Page-level text extractions
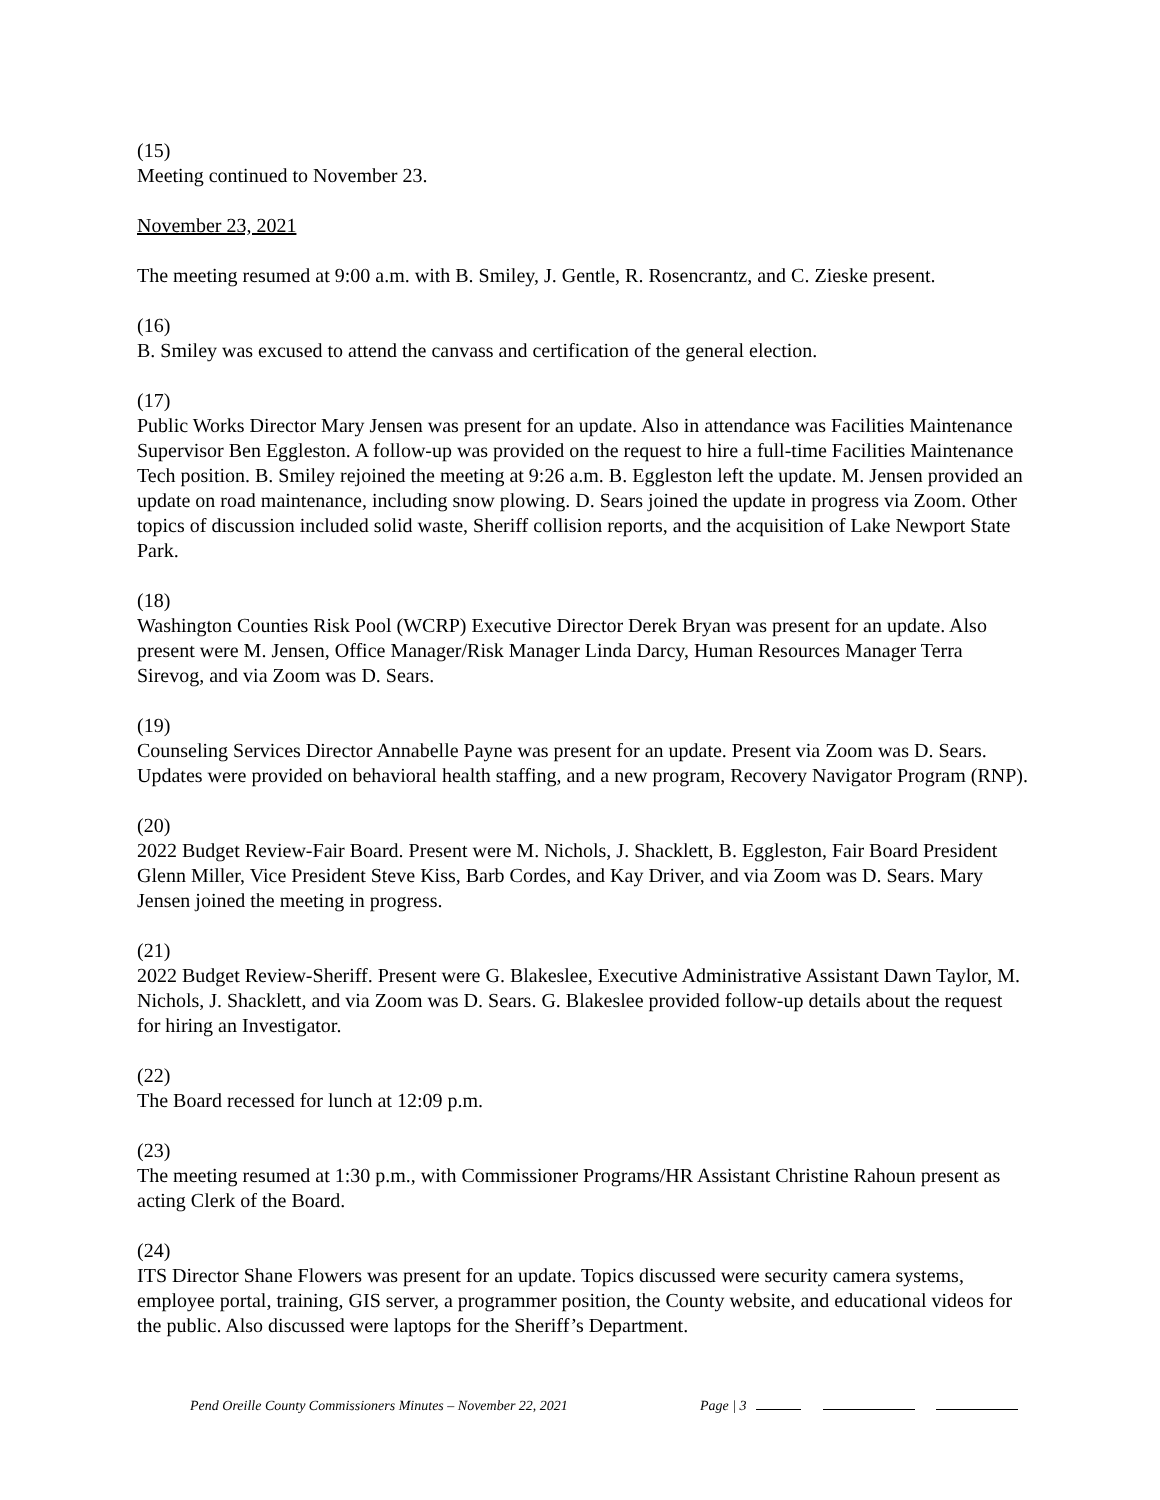(15)
Meeting continued to November 23.
November 23, 2021
The meeting resumed at 9:00 a.m. with B. Smiley, J. Gentle, R. Rosencrantz, and C. Zieske present.
(16)
B. Smiley was excused to attend the canvass and certification of the general election.
(17)
Public Works Director Mary Jensen was present for an update. Also in attendance was Facilities Maintenance Supervisor Ben Eggleston. A follow-up was provided on the request to hire a full-time Facilities Maintenance Tech position. B. Smiley rejoined the meeting at 9:26 a.m. B. Eggleston left the update. M. Jensen provided an update on road maintenance, including snow plowing. D. Sears joined the update in progress via Zoom. Other topics of discussion included solid waste, Sheriff collision reports, and the acquisition of Lake Newport State Park.
(18)
Washington Counties Risk Pool (WCRP) Executive Director Derek Bryan was present for an update. Also present were M. Jensen, Office Manager/Risk Manager Linda Darcy, Human Resources Manager Terra Sirevog, and via Zoom was D. Sears.
(19)
Counseling Services Director Annabelle Payne was present for an update. Present via Zoom was D. Sears. Updates were provided on behavioral health staffing, and a new program, Recovery Navigator Program (RNP).
(20)
2022 Budget Review-Fair Board. Present were M. Nichols, J. Shacklett, B. Eggleston, Fair Board President Glenn Miller, Vice President Steve Kiss, Barb Cordes, and Kay Driver, and via Zoom was D. Sears. Mary Jensen joined the meeting in progress.
(21)
2022 Budget Review-Sheriff. Present were G. Blakeslee, Executive Administrative Assistant Dawn Taylor, M. Nichols, J. Shacklett, and via Zoom was D. Sears. G. Blakeslee provided follow-up details about the request for hiring an Investigator.
(22)
The Board recessed for lunch at 12:09 p.m.
(23)
The meeting resumed at 1:30 p.m., with Commissioner Programs/HR Assistant Christine Rahoun present as acting Clerk of the Board.
(24)
ITS Director Shane Flowers was present for an update. Topics discussed were security camera systems, employee portal, training, GIS server, a programmer position, the County website, and educational videos for the public. Also discussed were laptops for the Sheriff’s Department.
Pend Oreille County Commissioners Minutes – November 22, 2021 Page | 3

_PROBLEM REQUIREMENTS:_ For this exercise, transcribe the entries verbatim and skip all pictures.

_FINISHED EXERCISE:_
(15)
Meeting continued to November 23.
November 23, 2021
The meeting resumed at 9:00 a.m. with B. Smiley, J. Gentle, R. Rosencrantz, and C. Zieske present.
(16)
B. Smiley was excused to attend the canvass and certification of the general election.
(17)
Public Works Director Mary Jensen was present for an update. Also in attendance was Facilities Maintenance Supervisor Ben Eggleston. A follow-up was provided on the request to hire a full-time Facilities Maintenance Tech position. B. Smiley rejoined the meeting at 9:26 a.m. B. Eggleston left the update. M. Jensen provided an update on road maintenance, including snow plowing. D. Sears joined the update in progress via Zoom. Other topics of discussion included solid waste, Sheriff collision reports, and the acquisition of Lake Newport State Park.
(18)
Washington Counties Risk Pool (WCRP) Executive Director Derek Bryan was present for an update. Also present were M. Jensen, Office Manager/Risk Manager Linda Darcy, Human Resources Manager Terra Sirevog, and via Zoom was D. Sears.
(19)
Counseling Services Director Annabelle Payne was present for an update. Present via Zoom was D. Sears. Updates were provided on behavioral health staffing, and a new program, Recovery Navigator Program (RNP).
(20)
2022 Budget Review-Fair Board. Present were M. Nichols, J. Shacklett, B. Eggleston, Fair Board President Glenn Miller, Vice President Steve Kiss, Barb Cordes, and Kay Driver, and via Zoom was D. Sears. Mary Jensen joined the meeting in progress.
(21)
2022 Budget Review-Sheriff. Present were G. Blakeslee, Executive Administrative Assistant Dawn Taylor, M. Nichols, J. Shacklett, and via Zoom was D. Sears. G. Blakeslee provided follow-up details about the request for hiring an Investigator.
(22)
The Board recessed for lunch at 12:09 p.m.
(23)
The meeting resumed at 1:30 p.m., with Commissioner Programs/HR Assistant Christine Rahoun present as acting Clerk of the Board.
(24)
ITS Director Shane Flowers was present for an update. Topics discussed were security camera systems, employee portal, training, GIS server, a programmer position, the County website, and educational videos for the public. Also discussed were laptops for the Sheriff’s Department.
Pend Oreille County Commissioners Minutes – November 22, 2021 Page | 3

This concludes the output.